American magician and author (1912–2009)

John Nicholls Booth (7 August 1912 – 11 November 2009) was an American professional magician and prolific author on the history of magic performance. He was recognized for his work, and is also known for having the longest running membership in the International Brotherhood of Magicians.

==Biography==
Booth was born in Los Alamitos, California in 1912. His interest in magic began at age 10 with a magic set, and began performing semi-professionally at age 15. In 1928, Booth joined the International Brotherhood of Magicians and began publishing a serial column on magic history called "Memoirs of a Magician's Ghost" in their publication, The Linking Ring.
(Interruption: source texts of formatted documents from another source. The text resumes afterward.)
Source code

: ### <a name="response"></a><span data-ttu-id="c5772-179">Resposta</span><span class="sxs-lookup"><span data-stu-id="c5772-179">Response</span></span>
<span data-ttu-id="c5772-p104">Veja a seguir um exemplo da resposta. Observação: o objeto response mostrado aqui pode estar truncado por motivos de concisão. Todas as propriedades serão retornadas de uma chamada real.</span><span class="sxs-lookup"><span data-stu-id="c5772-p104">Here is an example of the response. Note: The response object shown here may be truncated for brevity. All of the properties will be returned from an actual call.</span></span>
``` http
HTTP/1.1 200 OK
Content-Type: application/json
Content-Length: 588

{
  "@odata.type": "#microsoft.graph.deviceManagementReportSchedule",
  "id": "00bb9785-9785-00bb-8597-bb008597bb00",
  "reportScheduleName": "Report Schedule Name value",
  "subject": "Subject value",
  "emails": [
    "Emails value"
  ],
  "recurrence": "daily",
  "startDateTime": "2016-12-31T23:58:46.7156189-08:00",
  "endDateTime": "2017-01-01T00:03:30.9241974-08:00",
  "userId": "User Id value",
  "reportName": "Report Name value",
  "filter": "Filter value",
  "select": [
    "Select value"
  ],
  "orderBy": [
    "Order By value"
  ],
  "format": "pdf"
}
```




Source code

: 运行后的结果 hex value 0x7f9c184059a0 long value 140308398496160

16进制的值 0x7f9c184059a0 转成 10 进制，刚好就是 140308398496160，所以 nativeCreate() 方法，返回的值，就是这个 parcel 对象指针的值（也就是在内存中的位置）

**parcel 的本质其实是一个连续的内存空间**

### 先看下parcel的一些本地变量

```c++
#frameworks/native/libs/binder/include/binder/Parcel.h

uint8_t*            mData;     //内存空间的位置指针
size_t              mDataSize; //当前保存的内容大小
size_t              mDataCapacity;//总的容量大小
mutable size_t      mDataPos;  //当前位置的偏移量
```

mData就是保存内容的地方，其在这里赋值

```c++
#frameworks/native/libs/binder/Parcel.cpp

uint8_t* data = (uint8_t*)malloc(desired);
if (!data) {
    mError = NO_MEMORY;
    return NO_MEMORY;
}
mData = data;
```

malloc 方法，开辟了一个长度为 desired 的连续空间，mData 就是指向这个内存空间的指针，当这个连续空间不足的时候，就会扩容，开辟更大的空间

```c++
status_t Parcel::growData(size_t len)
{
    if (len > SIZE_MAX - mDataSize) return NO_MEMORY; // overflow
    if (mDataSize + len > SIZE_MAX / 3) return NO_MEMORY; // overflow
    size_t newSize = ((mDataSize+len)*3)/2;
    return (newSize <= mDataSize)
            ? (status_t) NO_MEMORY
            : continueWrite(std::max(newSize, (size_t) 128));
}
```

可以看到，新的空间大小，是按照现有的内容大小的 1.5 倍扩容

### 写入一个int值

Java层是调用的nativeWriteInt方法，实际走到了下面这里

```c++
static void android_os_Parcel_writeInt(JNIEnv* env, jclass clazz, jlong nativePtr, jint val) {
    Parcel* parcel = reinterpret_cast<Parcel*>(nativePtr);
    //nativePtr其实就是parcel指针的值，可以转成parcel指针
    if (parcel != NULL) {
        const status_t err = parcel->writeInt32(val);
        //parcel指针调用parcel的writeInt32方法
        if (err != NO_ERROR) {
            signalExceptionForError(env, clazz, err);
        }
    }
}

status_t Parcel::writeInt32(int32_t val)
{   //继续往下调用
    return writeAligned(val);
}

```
In 1934, Booth completed his college education at McMaster University and focused on magic performance as his profession. He began doing performances in high schools, but eventually was able to perform for nightclubs and hotel shows. Around this time, Booth began to write his first two books, Forging Ahead in Magic and Marvels of Mystery, which had later become classic reference works for magicians.
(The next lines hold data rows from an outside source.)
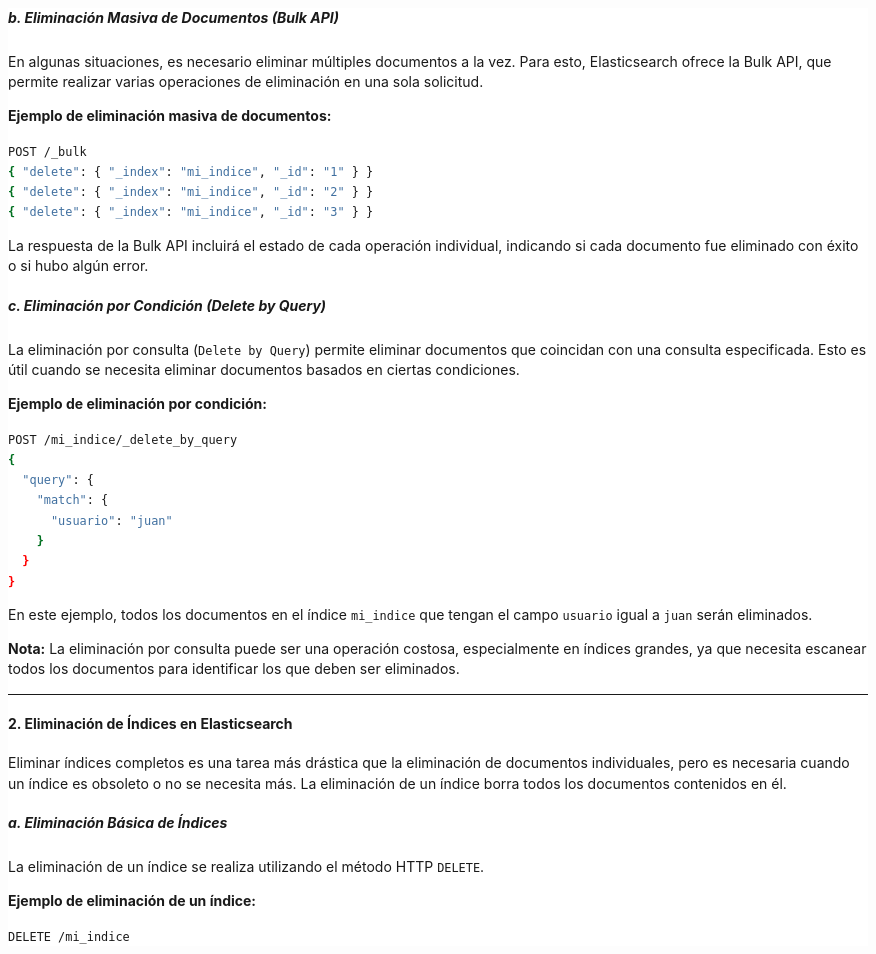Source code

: ##### b. Eliminación Masiva de Documentos (Bulk API)

En algunas situaciones, es necesario eliminar múltiples documentos a la vez. Para esto, Elasticsearch ofrece la Bulk API, que permite realizar varias operaciones de eliminación en una sola solicitud.

**Ejemplo de eliminación masiva de documentos:**

```sh
POST /_bulk
{ "delete": { "_index": "mi_indice", "_id": "1" } }
{ "delete": { "_index": "mi_indice", "_id": "2" } }
{ "delete": { "_index": "mi_indice", "_id": "3" } }
```

La respuesta de la Bulk API incluirá el estado de cada operación individual, indicando si cada documento fue eliminado con éxito o si hubo algún error.

##### c. Eliminación por Condición (Delete by Query)

La eliminación por consulta (`Delete by Query`) permite eliminar documentos que coincidan con una consulta especificada. Esto es útil cuando se necesita eliminar documentos basados en ciertas condiciones.

**Ejemplo de eliminación por condición:**

```sh
POST /mi_indice/_delete_by_query
{
  "query": {
    "match": {
      "usuario": "juan"
    }
  }
}
```

En este ejemplo, todos los documentos en el índice `mi_indice` que tengan el campo `usuario` igual a `juan` serán eliminados.

**Nota:** La eliminación por consulta puede ser una operación costosa, especialmente en índices grandes, ya que necesita escanear todos los documentos para identificar los que deben ser eliminados.

---

#### 2. Eliminación de Índices en Elasticsearch

Eliminar índices completos es una tarea más drástica que la eliminación de documentos individuales, pero es necesaria cuando un índice es obsoleto o no se necesita más. La eliminación de un índice borra todos los documentos contenidos en él.

##### a. Eliminación Básica de Índices

La eliminación de un índice se realiza utilizando el método HTTP `DELETE`.

**Ejemplo de eliminación de un índice:**

```sh
DELETE /mi_indice
```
Later, Booth stopped doing show performances and left to become an ordained Unitarian Universalist minister in 1942. From personal accounts, Booth reported that he had been interested in becoming a minister, but was reluctant to begin seminary due to concerns about his own temperament. He said, "Finally, in 1940, my misgivings evaporated. I closed a two week engagement as a magician in the Schroeder Hotel in Milwaukee (now the Hilton) and went directly to the Meadville Theological School now located in Chicago, the seminary of my father 30 years earlier." He spent over 30 years as a minister in the Universalist Unitarian Church.

In 1986, Booth published the book Psychic Paradoxes. The book debunked the tricks of fraudulent mediums and psychics and was published by Prometheus Books.

Afterwards, Booth incorporated magic topics into personal lectures and produced historical documentaries on magic, and retired at the age of 88. Booth died at age 97 in 2009.

==Legacy==
Booth is noted to be experienced as a nightclub magician who performed at premier hotels and venues, but his enduring contributions to magic were as a magic historian, as he documented magic performance through his own travels and experiences. He was purported to be one of the first to create documentaries for presentations and lectures on magic. One such account was about finding a genuine performance of the Indian rope trick, where he attempted to find a performer by paying for newspaper advertisements, but was ultimately unsuccessful at finding a true performance.

==Publications==
- Magical Mentalism (1931)
- Forging Ahead in Magic (1939)
- Marvels of Mystery: A Professional Magician's Textbook of Conjuring Masterpieces (1941)
- Fabulous Destinations (1950)
- The John Booth Classics (1975)
- Psychic Paradoxes (1986)
- Dramatic Magic (1988)
- Wonders of Magic: A Veteran Magician's Book of Original Tricks, Concepts, Pictures, Memoirs, and Conjuring History (1986)
- Extending Magic Beyond Credibility (2001)

==Awards==
In 1937, early in his career, Booth was given the Sphinx Award in category of Professional Magician from the magazine The Sphinx. The award was given for his notable "Can You Tie It?" effect submitted to and published in an earlier issue of the magazine, and noted its novelty and the subtlety of its methodology. Booth was awarded with the "John Nevil Maskelyne Prize" by The Magic Circle in 1987 for his literary contributions to magic performance. He was also honored by being added to the Society of American Magicians' Hall of Fame.